Readers may wish to consider this part in tandem with Thomas E M Barnett's The Pentagon's fresh Map: War and Peace in the Twenty-first hundred (2004). Both consider the challenges and options facing the United States and its presidents at critical gravitys in the nation's history. Barnett, in fact, compares Pre George W Bush and the strategic landscape he faced in the wake of the 2001 terrorist attacks to Harry Truman following the outbreak of the Korean War. Barnett claims that Truman had the "easier" task since the Soviet Union neared a more rational and understandable threat.
Ojserkis demonstrates, however, that determining what to do in the face of apparent communist aggression was anything on the contrary easy for Truman. The author notes, for example, that Truman had to argue with a lack of dependable intelligence forward Soviet capabilities and intentions, the size of Moscow's atomic arsenal, and the rise of McCarthyism at dwelling Ojserkis maintains that when war broke without in Korea, Truman nevertheless quickly conclud that it was part of a larger Soviet threat that required a broad, uniform global, American response.

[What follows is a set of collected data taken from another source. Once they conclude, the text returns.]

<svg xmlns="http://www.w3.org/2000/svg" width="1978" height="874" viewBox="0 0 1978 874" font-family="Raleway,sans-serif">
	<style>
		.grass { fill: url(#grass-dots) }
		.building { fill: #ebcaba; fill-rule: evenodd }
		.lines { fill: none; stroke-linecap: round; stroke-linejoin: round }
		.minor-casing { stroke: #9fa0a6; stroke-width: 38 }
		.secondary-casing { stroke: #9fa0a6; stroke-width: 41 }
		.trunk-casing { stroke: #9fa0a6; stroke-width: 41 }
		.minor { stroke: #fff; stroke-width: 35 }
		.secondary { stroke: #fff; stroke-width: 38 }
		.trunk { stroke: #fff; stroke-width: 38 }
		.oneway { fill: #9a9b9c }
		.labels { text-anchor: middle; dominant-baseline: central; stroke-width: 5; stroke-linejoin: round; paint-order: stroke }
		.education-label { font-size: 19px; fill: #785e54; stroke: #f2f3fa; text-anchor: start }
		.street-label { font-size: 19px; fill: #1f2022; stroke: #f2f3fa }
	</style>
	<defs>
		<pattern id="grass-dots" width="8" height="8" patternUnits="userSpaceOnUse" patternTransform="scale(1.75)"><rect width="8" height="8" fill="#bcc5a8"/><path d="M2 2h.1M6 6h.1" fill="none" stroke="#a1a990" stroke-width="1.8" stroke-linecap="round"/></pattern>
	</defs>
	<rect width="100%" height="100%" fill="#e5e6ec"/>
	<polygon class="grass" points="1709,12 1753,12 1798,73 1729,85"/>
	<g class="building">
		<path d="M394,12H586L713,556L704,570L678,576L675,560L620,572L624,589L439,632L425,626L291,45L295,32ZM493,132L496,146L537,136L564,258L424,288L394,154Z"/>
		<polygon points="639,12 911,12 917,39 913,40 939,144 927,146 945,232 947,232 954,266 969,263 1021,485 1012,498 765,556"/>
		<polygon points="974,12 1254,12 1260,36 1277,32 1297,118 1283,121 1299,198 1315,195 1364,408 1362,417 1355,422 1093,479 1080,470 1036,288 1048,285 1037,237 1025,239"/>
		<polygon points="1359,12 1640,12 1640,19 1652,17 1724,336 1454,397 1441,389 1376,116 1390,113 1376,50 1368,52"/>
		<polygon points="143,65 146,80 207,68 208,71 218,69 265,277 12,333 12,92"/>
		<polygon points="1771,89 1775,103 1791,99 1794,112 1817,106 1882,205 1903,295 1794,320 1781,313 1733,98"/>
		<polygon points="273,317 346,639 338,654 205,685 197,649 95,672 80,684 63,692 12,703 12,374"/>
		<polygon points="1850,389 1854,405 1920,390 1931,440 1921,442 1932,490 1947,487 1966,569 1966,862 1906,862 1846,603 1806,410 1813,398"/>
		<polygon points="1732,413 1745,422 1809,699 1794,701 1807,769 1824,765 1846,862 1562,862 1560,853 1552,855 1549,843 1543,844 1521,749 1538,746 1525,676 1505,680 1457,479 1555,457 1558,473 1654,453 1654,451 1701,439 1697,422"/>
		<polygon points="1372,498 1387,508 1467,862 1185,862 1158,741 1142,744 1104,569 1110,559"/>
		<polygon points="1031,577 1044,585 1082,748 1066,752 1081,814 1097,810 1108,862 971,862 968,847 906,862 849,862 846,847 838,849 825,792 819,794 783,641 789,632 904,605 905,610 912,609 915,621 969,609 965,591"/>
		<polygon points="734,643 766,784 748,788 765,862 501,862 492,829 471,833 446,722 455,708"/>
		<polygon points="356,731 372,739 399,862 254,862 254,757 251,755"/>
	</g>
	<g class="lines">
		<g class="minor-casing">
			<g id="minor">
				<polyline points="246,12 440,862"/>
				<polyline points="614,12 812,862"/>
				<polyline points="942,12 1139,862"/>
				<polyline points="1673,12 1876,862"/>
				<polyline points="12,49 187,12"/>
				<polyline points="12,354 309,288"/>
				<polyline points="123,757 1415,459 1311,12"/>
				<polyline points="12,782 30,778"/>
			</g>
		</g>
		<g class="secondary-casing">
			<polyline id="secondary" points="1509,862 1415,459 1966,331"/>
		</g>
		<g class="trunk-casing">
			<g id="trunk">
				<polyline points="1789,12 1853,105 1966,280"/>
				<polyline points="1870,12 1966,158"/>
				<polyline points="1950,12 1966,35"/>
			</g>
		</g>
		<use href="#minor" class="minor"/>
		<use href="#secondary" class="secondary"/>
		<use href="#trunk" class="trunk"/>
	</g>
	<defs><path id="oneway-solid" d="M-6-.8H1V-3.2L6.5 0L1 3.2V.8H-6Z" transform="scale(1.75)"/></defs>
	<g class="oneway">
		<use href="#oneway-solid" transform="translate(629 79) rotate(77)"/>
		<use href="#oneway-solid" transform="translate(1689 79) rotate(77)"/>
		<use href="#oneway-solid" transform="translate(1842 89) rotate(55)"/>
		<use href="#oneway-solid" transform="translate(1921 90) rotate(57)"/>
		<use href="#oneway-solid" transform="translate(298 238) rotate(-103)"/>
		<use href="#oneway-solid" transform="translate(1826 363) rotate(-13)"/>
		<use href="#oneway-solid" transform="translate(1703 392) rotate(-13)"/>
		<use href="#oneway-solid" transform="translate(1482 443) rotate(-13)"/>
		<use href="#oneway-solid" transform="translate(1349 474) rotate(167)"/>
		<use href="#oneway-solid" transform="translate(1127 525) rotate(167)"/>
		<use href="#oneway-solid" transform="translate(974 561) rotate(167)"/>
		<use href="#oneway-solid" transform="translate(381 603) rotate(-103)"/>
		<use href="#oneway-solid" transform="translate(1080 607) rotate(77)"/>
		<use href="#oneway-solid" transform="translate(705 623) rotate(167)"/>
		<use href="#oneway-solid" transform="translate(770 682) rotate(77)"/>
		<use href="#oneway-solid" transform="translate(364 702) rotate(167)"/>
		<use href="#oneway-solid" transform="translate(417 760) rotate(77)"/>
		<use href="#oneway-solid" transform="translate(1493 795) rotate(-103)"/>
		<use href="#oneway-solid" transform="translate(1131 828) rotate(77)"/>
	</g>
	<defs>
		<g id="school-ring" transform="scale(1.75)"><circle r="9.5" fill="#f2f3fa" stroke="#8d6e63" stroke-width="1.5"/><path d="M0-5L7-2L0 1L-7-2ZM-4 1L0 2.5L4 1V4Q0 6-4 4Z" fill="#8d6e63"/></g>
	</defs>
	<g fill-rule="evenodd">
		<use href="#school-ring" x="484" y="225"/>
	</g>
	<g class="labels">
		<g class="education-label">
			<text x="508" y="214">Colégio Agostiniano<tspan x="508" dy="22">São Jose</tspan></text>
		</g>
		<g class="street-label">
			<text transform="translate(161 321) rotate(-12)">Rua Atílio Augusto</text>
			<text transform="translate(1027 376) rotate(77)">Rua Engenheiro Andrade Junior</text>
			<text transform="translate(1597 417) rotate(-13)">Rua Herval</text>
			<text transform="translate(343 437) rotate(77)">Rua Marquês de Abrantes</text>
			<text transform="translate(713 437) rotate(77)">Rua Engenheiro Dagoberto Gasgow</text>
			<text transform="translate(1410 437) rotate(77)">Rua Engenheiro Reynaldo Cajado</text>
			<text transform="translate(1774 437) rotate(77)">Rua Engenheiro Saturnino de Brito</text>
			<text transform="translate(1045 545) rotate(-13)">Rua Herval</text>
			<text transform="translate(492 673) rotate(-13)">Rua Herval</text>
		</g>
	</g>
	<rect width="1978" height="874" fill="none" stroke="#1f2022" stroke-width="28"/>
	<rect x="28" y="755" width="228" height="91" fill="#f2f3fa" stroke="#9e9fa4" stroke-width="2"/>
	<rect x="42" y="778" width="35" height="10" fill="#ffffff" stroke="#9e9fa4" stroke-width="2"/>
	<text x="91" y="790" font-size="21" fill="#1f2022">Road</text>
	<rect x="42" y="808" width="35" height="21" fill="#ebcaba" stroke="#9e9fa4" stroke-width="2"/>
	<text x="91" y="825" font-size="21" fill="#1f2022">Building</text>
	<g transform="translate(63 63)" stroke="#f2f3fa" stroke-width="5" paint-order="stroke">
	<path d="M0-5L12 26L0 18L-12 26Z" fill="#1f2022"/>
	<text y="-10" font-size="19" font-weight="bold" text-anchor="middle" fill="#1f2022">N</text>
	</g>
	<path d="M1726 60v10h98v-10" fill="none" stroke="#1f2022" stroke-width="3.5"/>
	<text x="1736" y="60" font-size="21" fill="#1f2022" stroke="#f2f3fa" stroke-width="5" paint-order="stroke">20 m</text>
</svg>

He does not discount an ideological aspect to this rejoinder noting the crusading tone of NSC 68 if it be not that does so without allowing his work to degenerate into notwithstanding another polemic aimed at blaming red-baiting American icy warriors with overreacting and setting in motion a ruinous arms race that might otherwise have been avoided had cooler heads prevailed. Ojserkis bring to an ends that the Soviet threat might have been overstated, nevertheless it was real--Stalin's paranoia and unpredictability made it so
The Korean War not alone ended Truman's fiscal conservatism, it also fundamentally changed "peacetime" America. In the face of a seemingly implacable and expansionist Soviet Union, the Truman administration continueed conscription, re-instituted wartime wage and price superintendences and poured money into a massive conventional-arms buildup while social programs designed as part of Truman's Fair Deal wasted funding or disappeared altogether. America was fighting a "limited," undeclared war in Korea, yet according to Ojserkis, the nation was really preparing for another global confrontation at accepting the rearming of Germany and Japan, building national air defense and establishing a far-flung network of bases and alliances. More importantly, Ojserkis deftly describes these changes against the backdrop of bureaucratic and ideological maneuvering within the military and the administration that, for religious or ill, set the stage for America's replication to the Soviet challenge. Moreover, Truman's changes in America's global commitments--to NATO, Japan, Korea, Taiwan, and other nations and regions-have actually survived the cutting War. Ojserkis declares that none of this would have happened without the war in Korea.